### Task to carry out:
Give only the number of lines in the data below that contain the string "push", counting a line only when its capitalization matches.

Saved entries:

Content starts

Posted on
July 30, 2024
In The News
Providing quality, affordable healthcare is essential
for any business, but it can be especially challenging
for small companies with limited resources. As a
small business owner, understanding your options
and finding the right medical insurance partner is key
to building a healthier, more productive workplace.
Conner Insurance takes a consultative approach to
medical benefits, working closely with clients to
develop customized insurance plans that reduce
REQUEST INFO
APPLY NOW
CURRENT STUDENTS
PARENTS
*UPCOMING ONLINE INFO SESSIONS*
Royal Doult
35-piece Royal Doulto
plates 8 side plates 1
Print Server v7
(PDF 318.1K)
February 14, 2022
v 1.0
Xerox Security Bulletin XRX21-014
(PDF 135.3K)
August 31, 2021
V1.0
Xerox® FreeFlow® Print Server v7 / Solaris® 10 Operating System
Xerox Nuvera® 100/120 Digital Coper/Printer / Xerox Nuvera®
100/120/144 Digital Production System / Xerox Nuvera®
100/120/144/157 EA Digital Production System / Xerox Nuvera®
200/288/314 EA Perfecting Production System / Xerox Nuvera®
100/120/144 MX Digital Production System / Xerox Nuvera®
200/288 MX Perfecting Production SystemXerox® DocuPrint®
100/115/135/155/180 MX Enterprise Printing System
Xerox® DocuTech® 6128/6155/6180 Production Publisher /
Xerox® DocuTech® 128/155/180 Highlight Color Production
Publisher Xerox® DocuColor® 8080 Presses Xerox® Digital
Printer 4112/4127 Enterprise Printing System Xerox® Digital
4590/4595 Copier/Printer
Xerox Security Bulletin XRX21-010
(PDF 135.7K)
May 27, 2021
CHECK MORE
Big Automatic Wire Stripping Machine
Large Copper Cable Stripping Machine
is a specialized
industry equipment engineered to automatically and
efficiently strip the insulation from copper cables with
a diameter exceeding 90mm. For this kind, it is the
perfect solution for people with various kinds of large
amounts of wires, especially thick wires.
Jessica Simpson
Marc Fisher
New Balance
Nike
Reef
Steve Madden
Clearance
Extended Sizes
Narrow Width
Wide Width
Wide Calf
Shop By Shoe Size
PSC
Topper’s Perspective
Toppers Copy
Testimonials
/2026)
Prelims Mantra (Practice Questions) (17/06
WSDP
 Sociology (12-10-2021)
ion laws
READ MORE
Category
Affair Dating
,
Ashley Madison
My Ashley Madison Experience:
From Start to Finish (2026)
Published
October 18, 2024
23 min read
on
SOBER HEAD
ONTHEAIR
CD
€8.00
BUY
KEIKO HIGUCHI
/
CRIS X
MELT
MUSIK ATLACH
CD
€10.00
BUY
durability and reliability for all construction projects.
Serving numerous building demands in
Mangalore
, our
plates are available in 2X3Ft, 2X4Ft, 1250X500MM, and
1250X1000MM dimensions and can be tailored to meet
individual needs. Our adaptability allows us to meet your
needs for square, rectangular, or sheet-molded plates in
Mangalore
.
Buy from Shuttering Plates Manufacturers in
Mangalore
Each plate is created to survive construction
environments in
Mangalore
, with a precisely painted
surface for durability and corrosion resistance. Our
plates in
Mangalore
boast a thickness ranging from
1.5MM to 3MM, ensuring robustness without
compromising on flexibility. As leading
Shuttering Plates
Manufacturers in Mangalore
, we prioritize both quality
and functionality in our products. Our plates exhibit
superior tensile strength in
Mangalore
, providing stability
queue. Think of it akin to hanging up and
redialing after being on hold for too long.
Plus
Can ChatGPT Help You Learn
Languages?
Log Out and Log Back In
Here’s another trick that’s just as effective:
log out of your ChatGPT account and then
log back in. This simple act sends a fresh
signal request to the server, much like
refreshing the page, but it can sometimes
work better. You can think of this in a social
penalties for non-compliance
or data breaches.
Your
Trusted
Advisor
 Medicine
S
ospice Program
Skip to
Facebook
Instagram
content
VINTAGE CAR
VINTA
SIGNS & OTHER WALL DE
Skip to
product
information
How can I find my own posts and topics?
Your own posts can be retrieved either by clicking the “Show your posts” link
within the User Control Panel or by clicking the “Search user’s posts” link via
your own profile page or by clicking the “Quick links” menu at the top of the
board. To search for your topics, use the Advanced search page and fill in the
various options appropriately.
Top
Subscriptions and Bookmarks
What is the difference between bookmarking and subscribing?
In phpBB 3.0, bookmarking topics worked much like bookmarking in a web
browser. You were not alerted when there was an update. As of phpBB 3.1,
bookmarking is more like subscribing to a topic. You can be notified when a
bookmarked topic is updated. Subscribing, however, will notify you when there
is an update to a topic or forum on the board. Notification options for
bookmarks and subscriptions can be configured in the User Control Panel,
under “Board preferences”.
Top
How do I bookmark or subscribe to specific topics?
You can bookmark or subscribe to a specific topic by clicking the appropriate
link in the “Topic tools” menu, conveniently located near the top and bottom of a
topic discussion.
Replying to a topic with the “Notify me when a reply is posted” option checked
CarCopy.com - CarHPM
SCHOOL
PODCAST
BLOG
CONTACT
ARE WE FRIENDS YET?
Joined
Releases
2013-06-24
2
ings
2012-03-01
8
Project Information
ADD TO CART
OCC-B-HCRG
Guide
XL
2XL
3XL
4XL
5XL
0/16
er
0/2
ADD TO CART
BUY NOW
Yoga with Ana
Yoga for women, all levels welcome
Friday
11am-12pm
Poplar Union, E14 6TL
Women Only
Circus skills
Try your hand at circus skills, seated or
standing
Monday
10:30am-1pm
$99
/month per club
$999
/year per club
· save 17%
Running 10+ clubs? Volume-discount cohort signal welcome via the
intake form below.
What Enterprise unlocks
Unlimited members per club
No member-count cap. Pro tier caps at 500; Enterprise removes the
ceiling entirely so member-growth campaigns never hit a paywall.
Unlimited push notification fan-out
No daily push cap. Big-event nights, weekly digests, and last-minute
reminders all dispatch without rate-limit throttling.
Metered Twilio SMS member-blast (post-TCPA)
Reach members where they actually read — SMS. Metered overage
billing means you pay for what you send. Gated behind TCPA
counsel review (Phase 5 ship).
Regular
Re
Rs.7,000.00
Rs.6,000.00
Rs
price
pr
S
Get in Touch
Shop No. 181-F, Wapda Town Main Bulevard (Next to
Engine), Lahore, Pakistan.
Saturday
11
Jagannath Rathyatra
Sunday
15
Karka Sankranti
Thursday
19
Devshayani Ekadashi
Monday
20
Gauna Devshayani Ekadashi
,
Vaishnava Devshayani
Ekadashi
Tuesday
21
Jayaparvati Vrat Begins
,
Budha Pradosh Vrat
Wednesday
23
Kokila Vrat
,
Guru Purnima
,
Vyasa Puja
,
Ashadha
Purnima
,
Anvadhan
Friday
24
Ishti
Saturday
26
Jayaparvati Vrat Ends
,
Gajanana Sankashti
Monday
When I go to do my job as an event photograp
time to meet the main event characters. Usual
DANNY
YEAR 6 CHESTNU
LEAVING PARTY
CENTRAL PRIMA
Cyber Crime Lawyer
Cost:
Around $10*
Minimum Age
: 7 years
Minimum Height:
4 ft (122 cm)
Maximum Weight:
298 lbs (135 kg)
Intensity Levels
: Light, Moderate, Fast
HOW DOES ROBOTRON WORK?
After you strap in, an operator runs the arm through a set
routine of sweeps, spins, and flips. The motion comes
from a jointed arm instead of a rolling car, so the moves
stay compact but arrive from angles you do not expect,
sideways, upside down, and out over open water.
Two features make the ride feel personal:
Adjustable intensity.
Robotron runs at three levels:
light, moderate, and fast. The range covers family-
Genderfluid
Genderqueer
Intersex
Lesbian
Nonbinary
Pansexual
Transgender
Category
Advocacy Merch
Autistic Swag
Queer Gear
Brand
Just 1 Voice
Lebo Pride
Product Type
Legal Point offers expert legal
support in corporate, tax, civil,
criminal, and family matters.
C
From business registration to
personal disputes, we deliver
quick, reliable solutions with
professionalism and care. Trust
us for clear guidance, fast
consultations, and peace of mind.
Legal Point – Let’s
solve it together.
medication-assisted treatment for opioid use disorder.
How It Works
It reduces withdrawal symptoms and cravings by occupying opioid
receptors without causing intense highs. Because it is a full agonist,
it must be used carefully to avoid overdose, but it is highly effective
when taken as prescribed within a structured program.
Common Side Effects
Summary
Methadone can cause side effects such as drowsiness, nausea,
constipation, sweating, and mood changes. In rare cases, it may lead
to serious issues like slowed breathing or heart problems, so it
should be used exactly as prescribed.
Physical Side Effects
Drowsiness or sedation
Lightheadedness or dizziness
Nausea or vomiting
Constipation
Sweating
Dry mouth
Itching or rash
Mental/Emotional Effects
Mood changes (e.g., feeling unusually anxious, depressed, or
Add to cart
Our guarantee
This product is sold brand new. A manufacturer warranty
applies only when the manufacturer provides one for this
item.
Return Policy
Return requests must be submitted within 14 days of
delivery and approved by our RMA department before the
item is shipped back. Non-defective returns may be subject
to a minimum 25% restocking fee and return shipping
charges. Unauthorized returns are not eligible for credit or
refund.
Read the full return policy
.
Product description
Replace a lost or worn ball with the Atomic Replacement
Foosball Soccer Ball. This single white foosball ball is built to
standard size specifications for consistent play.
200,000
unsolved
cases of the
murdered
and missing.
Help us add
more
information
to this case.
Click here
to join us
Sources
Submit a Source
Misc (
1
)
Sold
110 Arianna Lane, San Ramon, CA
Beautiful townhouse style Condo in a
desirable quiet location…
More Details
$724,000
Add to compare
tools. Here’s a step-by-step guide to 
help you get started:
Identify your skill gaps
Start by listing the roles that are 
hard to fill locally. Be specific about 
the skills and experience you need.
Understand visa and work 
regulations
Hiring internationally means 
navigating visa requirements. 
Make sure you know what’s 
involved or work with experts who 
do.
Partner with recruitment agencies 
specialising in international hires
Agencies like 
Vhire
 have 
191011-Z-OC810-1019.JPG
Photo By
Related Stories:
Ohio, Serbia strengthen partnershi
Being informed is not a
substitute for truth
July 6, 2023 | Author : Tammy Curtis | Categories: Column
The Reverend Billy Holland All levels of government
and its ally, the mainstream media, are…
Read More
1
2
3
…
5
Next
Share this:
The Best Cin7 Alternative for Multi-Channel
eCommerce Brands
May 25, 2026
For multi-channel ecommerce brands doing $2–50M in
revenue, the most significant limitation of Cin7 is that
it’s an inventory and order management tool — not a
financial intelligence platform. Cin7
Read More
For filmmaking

Content ends

### Worked solution:
2